Popovich is obviously correct here. The controversial part is that he went on to say, "I hate it, but I always have. I've hated the three for 20 years. ... There's no basketball anymore, there's no beauty in it. It's pretty boring."

Popovich isn't necessarily wrong there, either. Everyone who cares about basketball should have some misgivings about what three-point shooting has done to the game. When a bunch of mediocre shooters launching threes qualifies as a smarter approach than good shooters hitting mid-range jumpers, that's bizarre. It's frustrating. It's unseemly. It's only natural to be wary of where things are headed. Today's game can sometimes emphasize efficiency at the expense of imagination. Half the league is playing the same style now, and as Popovich said, once both teams are taking 30 and 40 threes per game, there's an element of randomness that occasionally cheapens the game.
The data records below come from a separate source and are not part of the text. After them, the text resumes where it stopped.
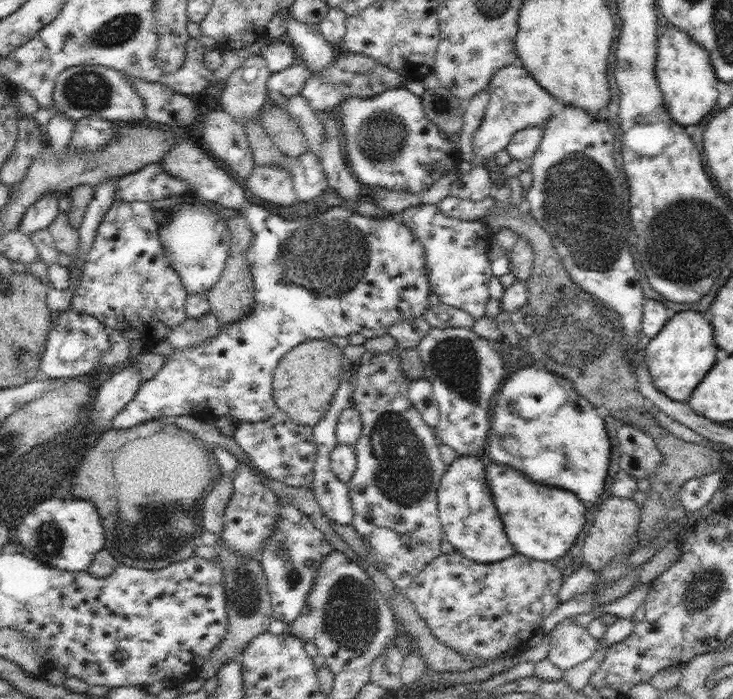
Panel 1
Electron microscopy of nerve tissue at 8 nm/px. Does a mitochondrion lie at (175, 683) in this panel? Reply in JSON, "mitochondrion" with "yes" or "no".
{"mitochondrion":"no"}

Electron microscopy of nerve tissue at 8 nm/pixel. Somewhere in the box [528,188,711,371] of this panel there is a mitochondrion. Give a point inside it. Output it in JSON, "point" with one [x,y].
{"point":[683,234]}

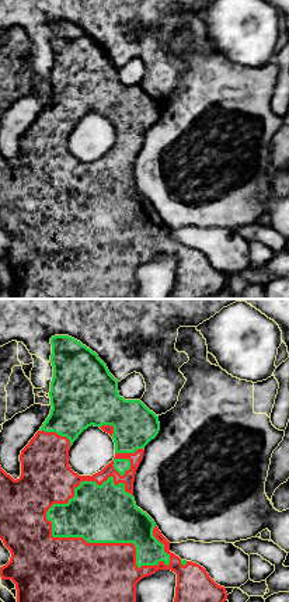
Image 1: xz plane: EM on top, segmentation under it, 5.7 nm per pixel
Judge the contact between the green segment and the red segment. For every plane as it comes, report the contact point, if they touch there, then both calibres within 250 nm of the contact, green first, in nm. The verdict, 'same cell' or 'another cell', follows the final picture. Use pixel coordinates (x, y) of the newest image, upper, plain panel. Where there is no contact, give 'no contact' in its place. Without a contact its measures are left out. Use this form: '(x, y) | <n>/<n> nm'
(108, 228) | 340/460 nm

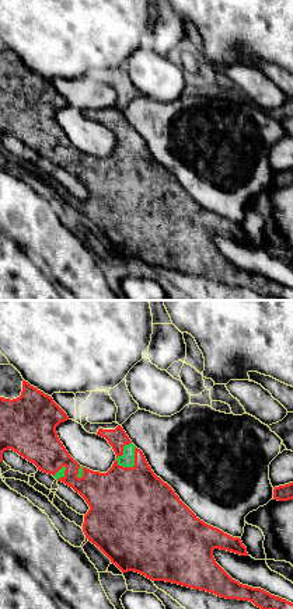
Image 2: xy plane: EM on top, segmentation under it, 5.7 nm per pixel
(124, 139) | 80/360 nm

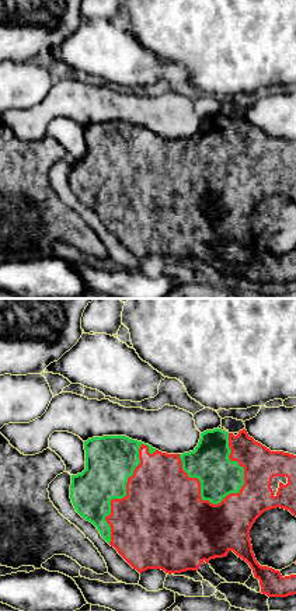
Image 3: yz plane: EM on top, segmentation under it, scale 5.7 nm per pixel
(201, 181) | 220/480 nm

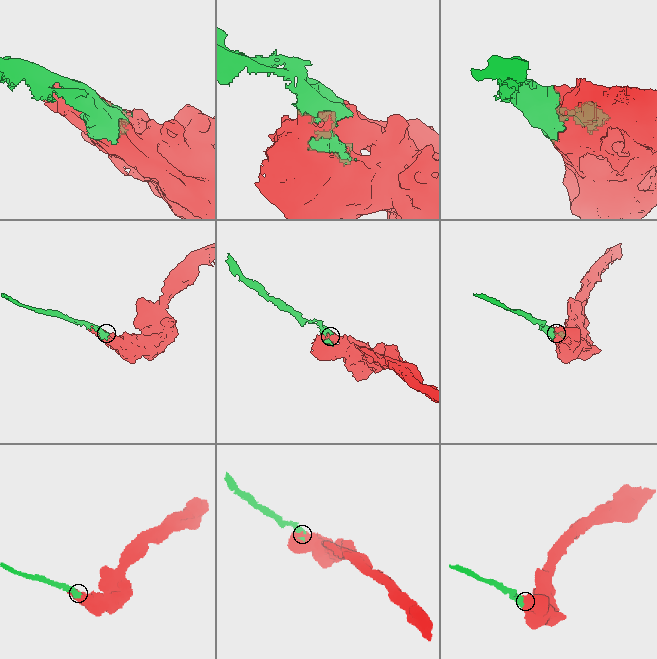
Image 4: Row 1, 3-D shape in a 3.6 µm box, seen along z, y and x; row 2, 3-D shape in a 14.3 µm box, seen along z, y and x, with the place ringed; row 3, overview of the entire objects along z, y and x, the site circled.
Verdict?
same cell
Anyone who's not a little bit uneasy with all of these trends is probably not paying close enough attention.

9. Anyone applauding Gregg Popovich is probably missing the point. Popovich almost certainly has more nuanced thoughts on today's style than last week's comments suggest. But there are lots of people who read his comments and probably got a little bit too excited to agree with him. Those people are missing the point. 
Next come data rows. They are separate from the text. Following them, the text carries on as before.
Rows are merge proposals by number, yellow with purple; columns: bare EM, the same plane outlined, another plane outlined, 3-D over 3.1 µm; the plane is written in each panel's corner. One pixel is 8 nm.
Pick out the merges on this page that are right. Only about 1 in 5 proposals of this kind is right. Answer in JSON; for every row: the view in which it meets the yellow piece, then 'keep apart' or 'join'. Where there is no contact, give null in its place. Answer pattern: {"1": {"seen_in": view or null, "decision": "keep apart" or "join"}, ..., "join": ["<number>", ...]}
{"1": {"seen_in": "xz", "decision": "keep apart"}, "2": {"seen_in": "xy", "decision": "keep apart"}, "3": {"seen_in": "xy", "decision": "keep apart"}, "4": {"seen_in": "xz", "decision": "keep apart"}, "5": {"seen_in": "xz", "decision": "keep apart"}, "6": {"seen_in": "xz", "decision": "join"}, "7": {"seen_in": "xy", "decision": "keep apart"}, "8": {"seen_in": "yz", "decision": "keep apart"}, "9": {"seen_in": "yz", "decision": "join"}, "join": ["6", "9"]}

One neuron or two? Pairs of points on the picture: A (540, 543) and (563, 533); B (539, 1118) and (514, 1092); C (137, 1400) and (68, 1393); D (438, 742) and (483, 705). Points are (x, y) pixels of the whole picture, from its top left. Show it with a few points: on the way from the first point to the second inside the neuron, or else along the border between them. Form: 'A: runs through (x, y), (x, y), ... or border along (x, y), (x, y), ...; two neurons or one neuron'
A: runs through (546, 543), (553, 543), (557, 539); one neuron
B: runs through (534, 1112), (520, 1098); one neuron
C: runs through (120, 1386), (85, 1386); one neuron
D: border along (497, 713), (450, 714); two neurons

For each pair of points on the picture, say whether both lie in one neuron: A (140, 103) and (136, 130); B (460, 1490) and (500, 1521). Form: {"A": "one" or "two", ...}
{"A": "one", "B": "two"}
It's possible to have misgivings with the three-point avalanche (and the blistering pace that's emerged this year) while also noting that basketball has never been better than it is right now. Anyone doing more of the former than the latter is probably overthinking things. Today's NBA has more talent from top to bottom than at any point in the league's history, players at all levels have never been more skilled, and there are mind-blowing performances every other night. Next time anyone yearns for the halcyon days of flex cuts and fundamentals, make them watch an hour of highlights from the Pistons-Spurs Finals in 2005. Nobody should miss the Bruce Bowen era of basketball.
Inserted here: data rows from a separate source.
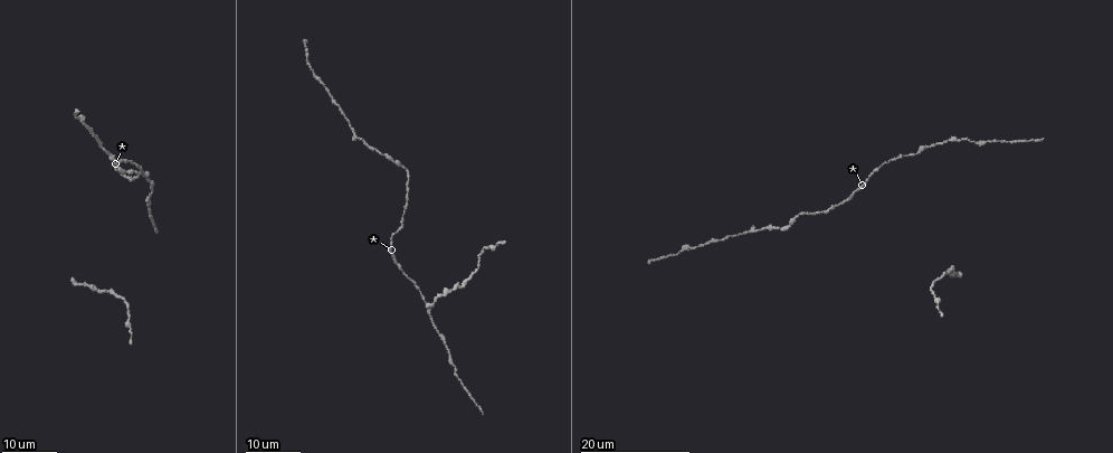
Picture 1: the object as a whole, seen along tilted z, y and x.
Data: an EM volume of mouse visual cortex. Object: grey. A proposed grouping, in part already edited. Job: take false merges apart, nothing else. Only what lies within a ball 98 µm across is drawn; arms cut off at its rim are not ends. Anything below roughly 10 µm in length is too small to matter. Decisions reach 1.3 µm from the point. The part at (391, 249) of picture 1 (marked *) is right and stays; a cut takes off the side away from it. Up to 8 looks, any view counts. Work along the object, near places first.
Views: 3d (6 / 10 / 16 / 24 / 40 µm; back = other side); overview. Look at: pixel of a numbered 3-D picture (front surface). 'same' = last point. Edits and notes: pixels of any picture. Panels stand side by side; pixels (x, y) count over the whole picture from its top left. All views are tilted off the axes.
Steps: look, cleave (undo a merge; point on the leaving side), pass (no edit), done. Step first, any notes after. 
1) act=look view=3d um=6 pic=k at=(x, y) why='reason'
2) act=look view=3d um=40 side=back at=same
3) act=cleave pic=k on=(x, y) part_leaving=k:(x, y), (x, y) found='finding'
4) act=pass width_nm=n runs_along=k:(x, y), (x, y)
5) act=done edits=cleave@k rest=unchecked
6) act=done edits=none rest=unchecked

act=look view=3d um=16 pic=1 at=(384, 157) why='calibre changes'

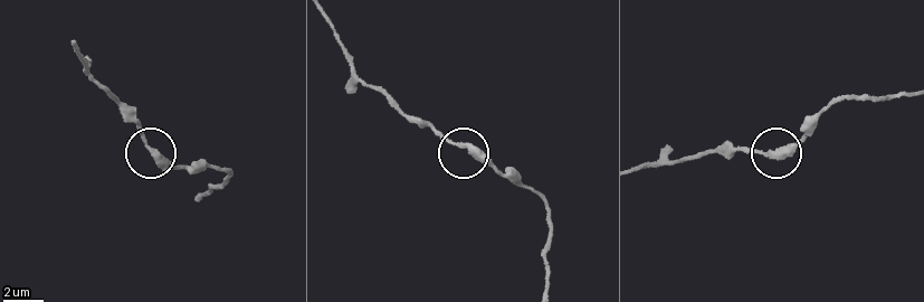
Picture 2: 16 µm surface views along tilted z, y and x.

10. Anthony Davis is all that matters. The Warriors are still untouchable when everyone is healthy. Beneath them, there are about 10 pretty good teams in the West. There is no coherent hierarchy, and all year long, those teams will be beating the crap out of each other and fighting for survival. It should be great. And back in the East, instead of depth, there are the four best challengers to Golden State (Boston, Toronto, Milwaukee, Philly) and we'll get to watch them battle all year long. In general, apart from the massive glitch that has reshaped an entire era, this is exactly the sort of parity the league has been hoping to generate with the past few collective bargaining agreements. There's a great game every night. But in the middle of all this, I have to admit, it's hard to think about anything but where Anthony Davis ends up.

If Kevin Durant leaves Golden State this summer, the door is open for everyone else. Then AD becomes the wild card. Kyrie Irving will be recruiting him to Boston, LeBron James will be trying to make a Brandon Ingram trade happen. The Kings lottery pick could play a role, and Klutch Sports will, too. Other teams will surely get involved along the way. In July Davis will be eligible to sign a supermax extension to stay in New Orleans for the long-term, but how many NBA fans think that's how this will end?

There's only so much anyone can say, because there's only so much anyone can know. But the whole league is thinking about this. Davis had 36 points, 19 boards, and eight assists for New Orleans Sunday night. I wonder where he'll be by this time next year.